This is the subhead for the blog post

With little fanfare, Google posted the following announcement on their Inside AdWords blog this week:

The following types of websites are likely to merit low landing page quality scores and may be difficult to advertise affordably. In addition, it’s important for advertisers of these types of websites to adhere to our landing page quality guidelines regarding unique content.

  • eBook sites that show frequent ads
  • ‘Get rich quick’ sites
  • Comparison shopping sites
  • Travel aggregators
  • Affiliates that don’t comply with our affiliate guidelines

Sounds pretty innocuous at first, that is until you read the line “Comparison shopping sites.”

To me, this is huge news, for three reasons. First, comparison shopping engines (CSEs) drive a huge percentage of Google’s revenue. I don’t know the exact percentage, but it wouldn’t shock me if all the CSEs combined (Shopping.com, Shopzilla, Nextag, Smarter, Become, etc) made up 10% or more of Google’s AdWords revenue.

So to call out these sites as being ‘bad sites’ that Google will try to disallow is sort of like your local grocery store saying that they will no longer sell candy because it’s bad for you. As we all know, however, Google does not make decisions based on some sort of higher standard of ethics or consumer advocacy, so for Google to directly attack CSEs, there must be a darn good financial reason behind this.

And that brings me to reason number two: Google’s continued war against eBay and Microsoft. As I’ve discussed in the past, Google has developed a lot of products to directly compete against these two companies. And guess what? Each of them has a comparison shopping site – eBay owns Shopping.com and MSN has MSN Shopping (though I am not sure whether they actually advertise on Google or not). What better way to hurt your rivals than to prevent them from advertising on your site, which just so happens to be the biggest advertising medium online?

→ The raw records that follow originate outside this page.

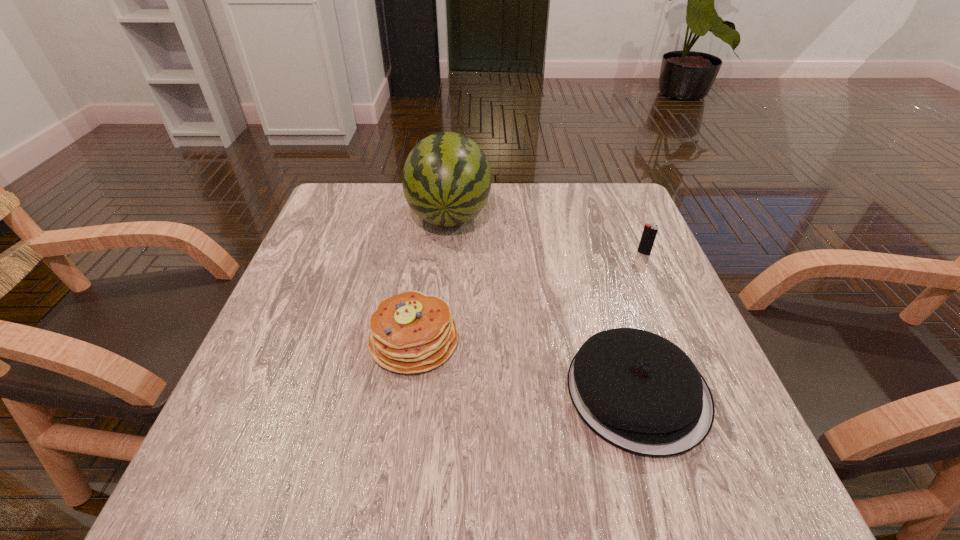
Find the location of a particular element. vacant space that's between the farthest object and the right pancake is located at coordinates (543, 303).

Where is `free space between the shorter pancake and the igniter`? free space between the shorter pancake and the igniter is located at coordinates (640, 322).

Select which object appears as the closest to the shortest object. Please provide its 2D coordinates. Your answer should be formatted as a tuple, i.e. [(x, y)], where the tuple contains the x and y coordinates of a point satisfying the conditions above.

[(410, 332)]

Select which object is the second closest to the third nearest object. Please provide its 2D coordinates. Your answer should be formatted as a tuple, i.e. [(x, y)], where the tuple contains the x and y coordinates of a point satisfying the conditions above.

[(446, 180)]

The image size is (960, 540). What are the coordinates of `free space that satisfies the following two spatial constraints: 1. at the stem end of the shorter pancake; 2. on the right side of the watermelon` in the screenshot? It's located at (433, 392).

The height and width of the screenshot is (540, 960). I want to click on vacant region that satisfies the following two spatial constraints: 1. on the front side of the shorter pancake; 2. on the right side of the left pancake, so click(406, 392).

Where is `vacant point that satisfies the following two spatial constraints: 1. at the stem end of the watermelon; 2. on the right side of the right pancake`? vacant point that satisfies the following two spatial constraints: 1. at the stem end of the watermelon; 2. on the right side of the right pancake is located at coordinates (433, 392).

Where is `vacant region that satisfies the following two spatial constraints: 1. at the stem end of the watermelon; 2. on the left side of the shorter pancake`? The width and height of the screenshot is (960, 540). vacant region that satisfies the following two spatial constraints: 1. at the stem end of the watermelon; 2. on the left side of the shorter pancake is located at coordinates (433, 392).

The height and width of the screenshot is (540, 960). What are the coordinates of `free spot that satisfies the following two spatial constraints: 1. on the back side of the taller pancake; 2. on the right side of the igniter` in the screenshot? It's located at (426, 253).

The real revenue impact, however, comes with reason #3: Google Base. Preventing other CSEs from advertising on Google will naturally inhibit their ability to grow their user base. At the same time, Google’s universal search initiative has increasingly emphasized Google Base results within Google natural search results.

Do you see a trend here? Less exposure for rival CSEs, more exposure for Google’s homegrown CSE. Granted Google Base is currently free, but to paraphrase Milton Friedman, ‘there ain’t no such thing as a free lunch.’ Is there any doubt that Google will eventually begin to monetize Google Base traffic, either through AdSense or through a classic ‘charge the merchant’ CSE model?

A lot of people yawned when Google yanked the “free iPod” or “Made for AdSense” sites from the AdWords mix. I’m shocked that this announcement seems to have resulted in the same sense of apathy. If I was working for a CSE at the moment, the only yawns I’d have would be coming after many sleepless nights.